Best R-Squared: 84.89 %
Best Parameters: {'learning_rate': 0.08, 'n_estimators': 80, 'num_leaves': 30}


# Explanation of the Code:
**1. Data Preprocessing:**
1. Handling Categorical Variables:
* The sex and smoker columns are converted into binary values (e.g., 0 for female/no and 1 for male/yes).
* The region column is one-hot encoded to create dummy variables for each region.

2. Splitting the Data:

* The dataset is split into training and test sets (80% training, 20% testing) to evaluate the model's performance.

**2. Model Building and Training:**
1. LightGBM Regressor:
* A gradient boosting model optimized for speed and performance is used to predict insurance costs.
The model is trained on the training set using default parameters.

**3. Model Evaluation:**
1. R-Squared:
* Measures how well the model explains the variance in the target variable.
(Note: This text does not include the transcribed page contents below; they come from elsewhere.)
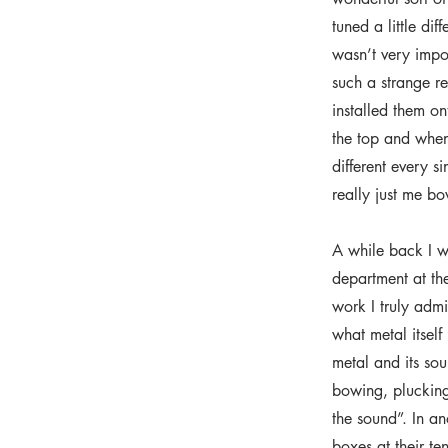
tuned a little dif
wasn’t very impor
such a strange re
installed them o
the top and when
different every si
really just me b
A while back I w
department at th
work I truly admi
what metal itself
metal and its sou
bowing, plucking,
the sound”. In a
boxes at their te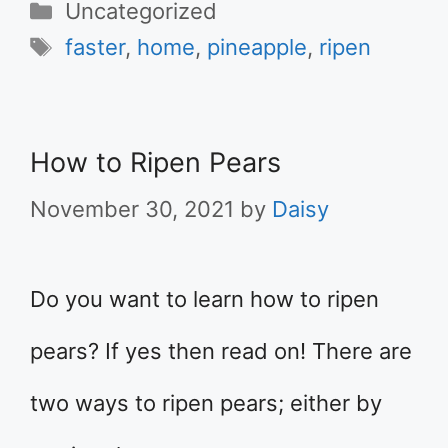
Categories
Uncategorized
Tags
faster
,
home
,
pineapple
,
ripen
How to Ripen Pears
November 30, 2021
by
Daisy
Do you want to learn how to ripen
pears? If yes then read on! There are
two ways to ripen pears; either by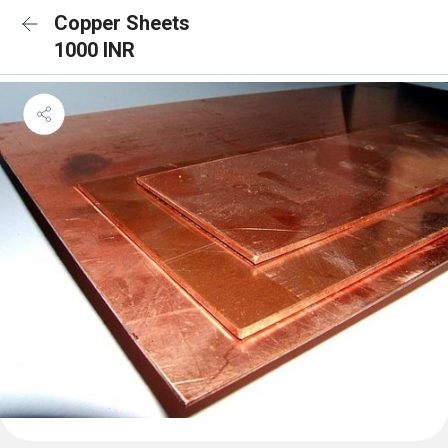
Copper Sheets
1000 INR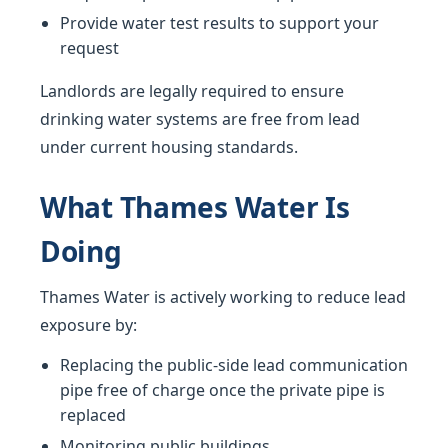
Provide water test results to support your
request
Landlords are legally required to ensure
drinking water systems are free from lead
under current housing standards.
What Thames Water Is
Doing
Thames Water is actively working to reduce lead
exposure by:
Replacing the public-side lead communication
pipe free of charge once the private pipe is
replaced
Monitoring public buildings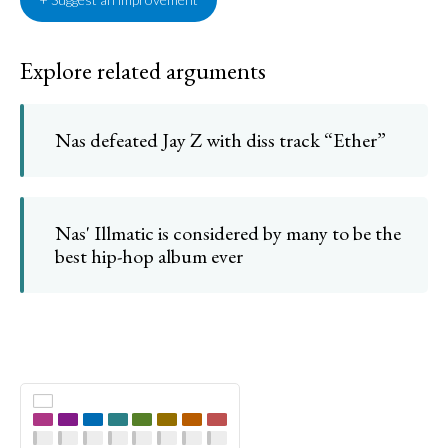
Explore related arguments
Nas defeated Jay Z with diss track “Ether”
Nas' Illmatic is considered by many to be the
best hip-hop album ever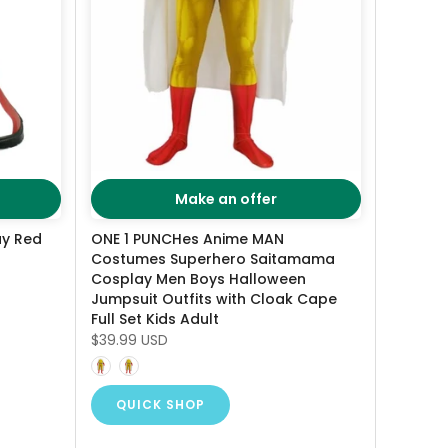
Make an offer
ay Red
ONE 1 PUNCHes Anime MAN
Costumes Superhero Saitamama
Cosplay Men Boys Halloween
Jumpsuit Outfits with Cloak Cape
Full Set Kids Adult
$39.99 USD
QUICK SHOP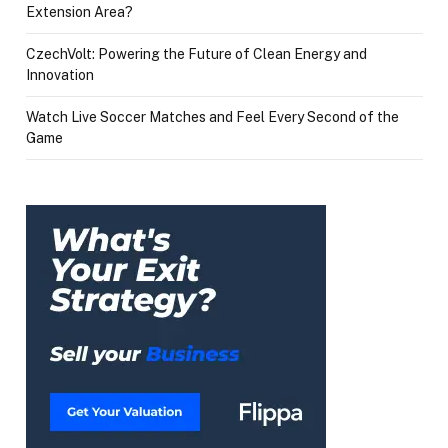
Extension Area?
CzechVolt: Powering the Future of Clean Energy and
Innovation
Watch Live Soccer Matches and Feel Every Second of the
Game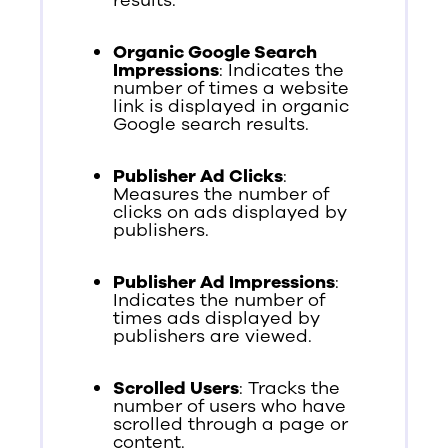
Organic Google Search
Impressions
: Indicates the
number of times a website
link is displayed in organic
Google search results.
Publisher Ad Clicks
:
Measures the number of
clicks on ads displayed by
publishers.
Publisher Ad Impressions
:
Indicates the number of
times ads displayed by
publishers are viewed.
Scrolled Users
: Tracks the
number of users who have
scrolled through a page or
content.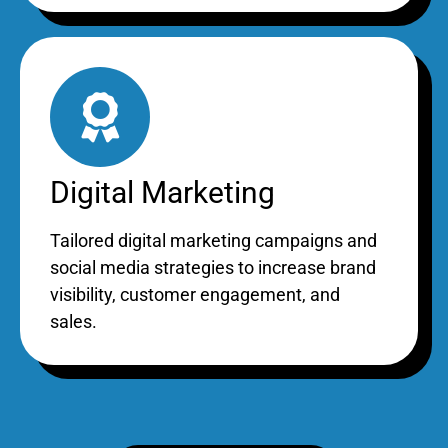
Digital Marketing
Tailored digital marketing campaigns and
social media strategies to increase brand
visibility, customer engagement, and
sales.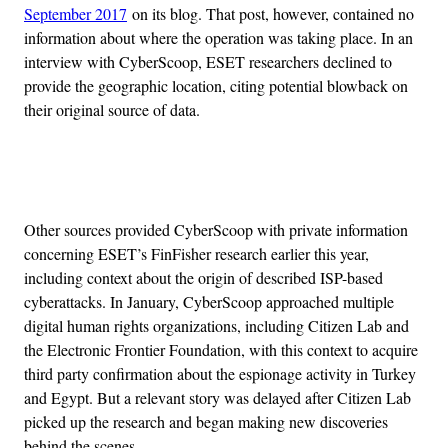
September 2017
on its blog. That post, however, contained no
information about where the operation was taking place. In an
interview with CyberScoop, ESET researchers declined to
provide the geographic location, citing potential blowback on
their original source of data.
Advertisement
Other sources provided CyberScoop with private information
concerning ESET’s FinFisher research earlier this year,
including context about the origin of described ISP-based
cyberattacks. In January, CyberScoop approached multiple
digital human rights organizations, including Citizen Lab and
the Electronic Frontier Foundation, with this context to acquire
third party confirmation about the espionage activity in Turkey
and Egypt. But a relevant story was delayed after Citizen Lab
picked up the research and began making new discoveries
behind the scenes.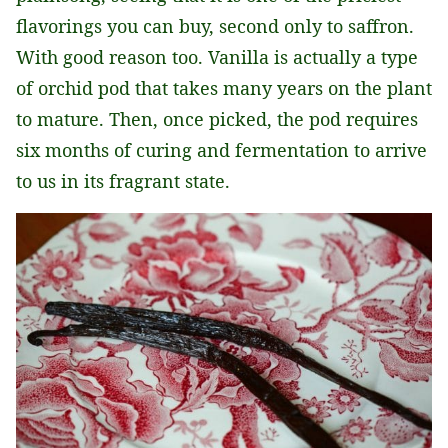
flavorings you can buy, second only to saffron.
With good reason too. Vanilla is actually a type
of orchid pod that takes many years on the plant
to mature. Then, once picked, the pod requires
six months of curing and fermentation to arrive
to us in its fragrant state.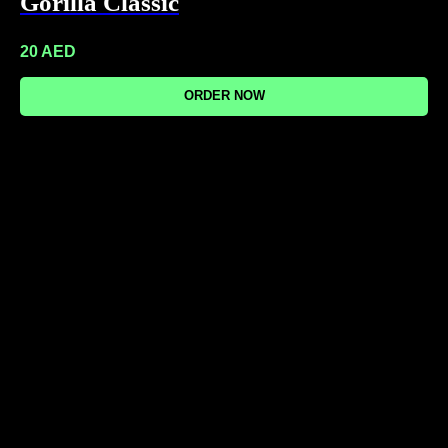
Gorilla Classic
20
AED
ORDER NOW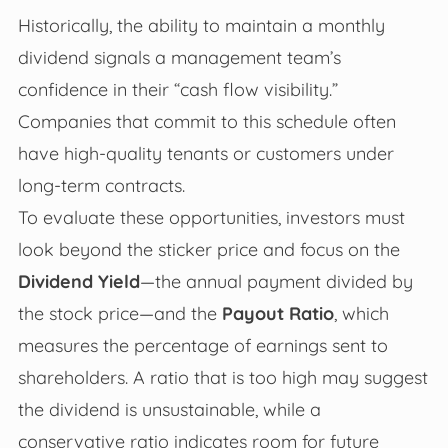
Historically, the ability to maintain a monthly
dividend signals a management team’s
confidence in their “cash flow visibility.”
Companies that commit to this schedule often
have high-quality tenants or customers under
long-term contracts.
To evaluate these opportunities, investors must
look beyond the sticker price and focus on the
Dividend Yield
—the annual payment divided by
the stock price—and the
Payout Ratio
, which
measures the percentage of earnings sent to
shareholders. A ratio that is too high may suggest
the dividend is unsustainable, while a
conservative ratio indicates room for future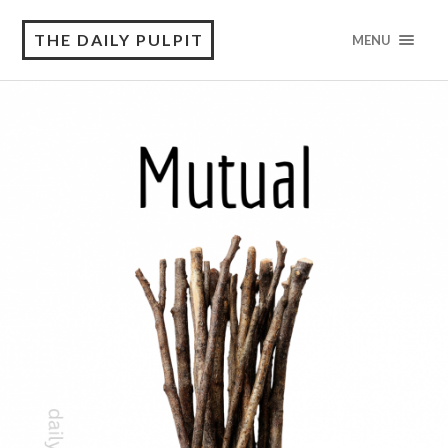
THE DAILY PULPIT
MENU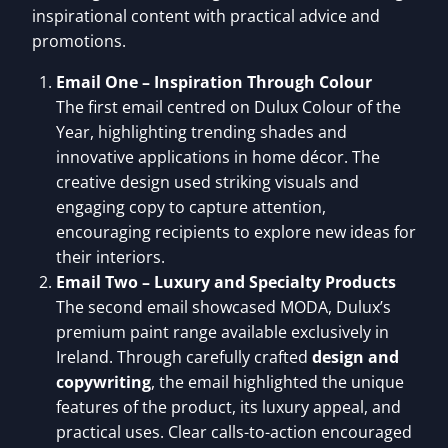
inspirational content with practical advice and
promotions.
Email One – Inspiration Through Colour
The first email centred on Dulux Colour of the
Year, highlighting trending shades and
innovative applications in home décor. The
creative design used striking visuals and
engaging copy to capture attention,
encouraging recipients to explore new ideas for
their interiors.
Email Two – Luxury and Specialty Products
The second email showcased MODA, Dulux’s
premium paint range available exclusively in
Ireland. Through carefully crafted
design and
copywriting
, the email highlighted the unique
features of the product, its luxury appeal, and
practical uses. Clear calls-to-action encouraged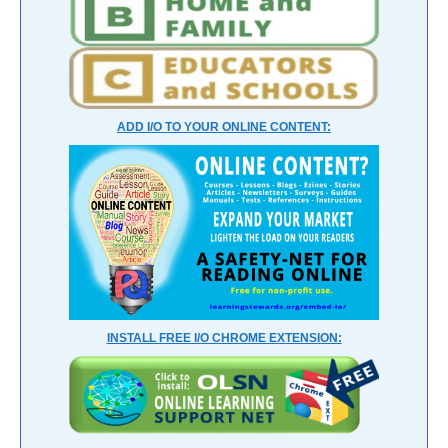
ADD I/O TO YOUR ONLINE CONTENT:
INSTALL FREE I/O CHROME EXTENSION: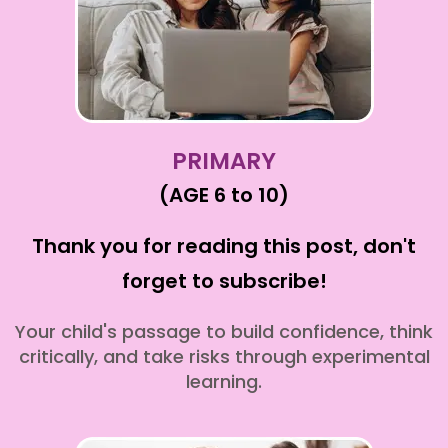
PRIMARY
(AGE 6 to 10)
Thank you for reading this post, don't
forget to subscribe!
Your child's passage to build confidence, think
critically, and take risks through experimental
learning.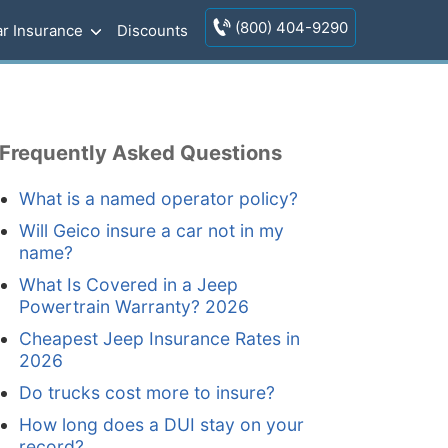
(800) 404-9290
r Insurance
Discounts
Frequently Asked Questions
What is a named operator policy?
Will Geico insure a car not in my
name?
What Is Covered in a Jeep
Powertrain Warranty? 2026
Cheapest Jeep Insurance Rates in
2026
Do trucks cost more to insure?
How long does a DUI stay on your
record?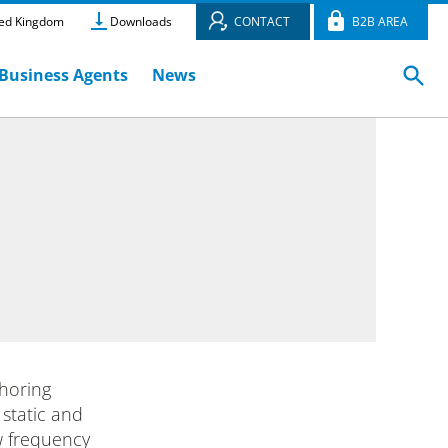
ed Kingdom
Downloads
CONTACT
B2B AREA
Business Agents
News
horing
 static and
ow frequency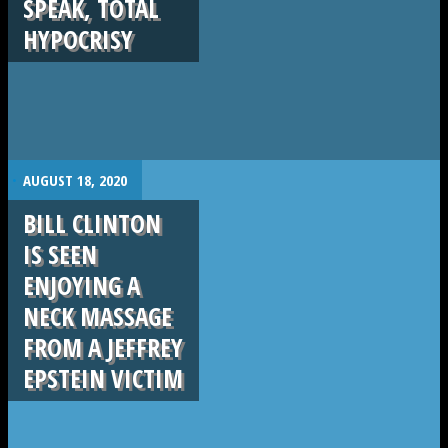
SPEAK, TOTAL
HYPOCRISY
.
AUGUST 18, 2020
BILL CLINTON
IS SEEN
ENJOYING A
NECK MASSAGE
FROM A JEFFREY
EPSTEIN VICTIM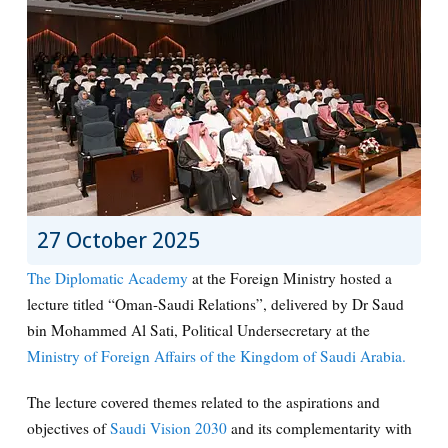
27 October 2025
The Diplomatic Academy
at the Foreign Ministry hosted a
lecture titled “Oman-Saudi Relations”, delivered by Dr Saud
bin Mohammed Al Sati, Political Undersecretary at the
Ministry of Foreign Affairs of the Kingdom of Saudi Arabia.
The lecture covered themes related to the aspirations and
objectives of
Saudi Vision 2030
and its complementarity with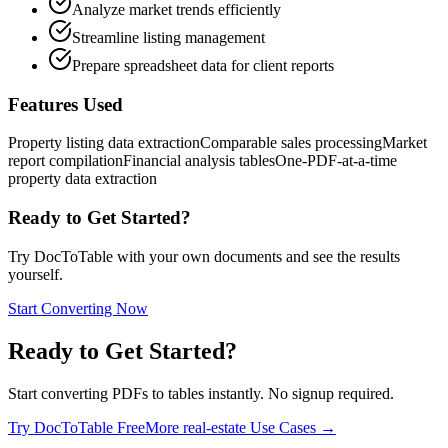
Analyze market trends efficiently
Streamline listing management
Prepare spreadsheet data for client reports
Features Used
Property listing data extraction
Comparable sales processing
Market
report compilation
Financial analysis tables
One-PDF-at-a-time
property data extraction
Ready to Get Started?
Try DocToTable with your own documents and see the results
yourself.
Start Converting Now
Ready to Get Started?
Start converting PDFs to tables instantly. No signup required.
Try DocToTable Free
More
real-estate
Use Cases →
A higher R-squared indicates better performance.
2. Adjusted R-Squared:
* Adjusts the R-squared value for the number of predictors in the model, preventing overfitting.
3. k-Fold Cross-Validation:
* Splits the data into 10 folds to evaluate the model's performance across different subsets, providing a more robust estimate of its accuracy.

**4. Hyperparameter Tuning:**
1. Grid Search:
* Optimizes the model by testing combinations of hyperparameters such as num_leaves, learning_rate, and n_estimators.
* The best parameters and corresponding R-squared score are identified to improve the model's performance.

**Key Metrics Explained:**

1.  R-Squared:
* Indicates the proportion of variance in the target variable explained by the model.
* Example: An R-squared of 0.85 means the model explains 85% of the variance in insurance costs.
2.  Adjusted R-Squared:
* Accounts for the number of predictors in the model.
* Prevents overfitting by penalizing models with too many features that do not improve performance.
3.  k-Fold Cross-Validation:
* Splits the data into 10 subsets (folds) and trains the model on 9 folds while testing on the remaining fold.
* Provides an average R-squared score and its standard deviation to assess model stability.
4.  Grid Search:
* Systematically tests combinations of hyperparameters to find the best configuration for the model.
* Example: The best parameters might include num_leaves = 30, learning_rate = 0.1, and n_estimators = 100.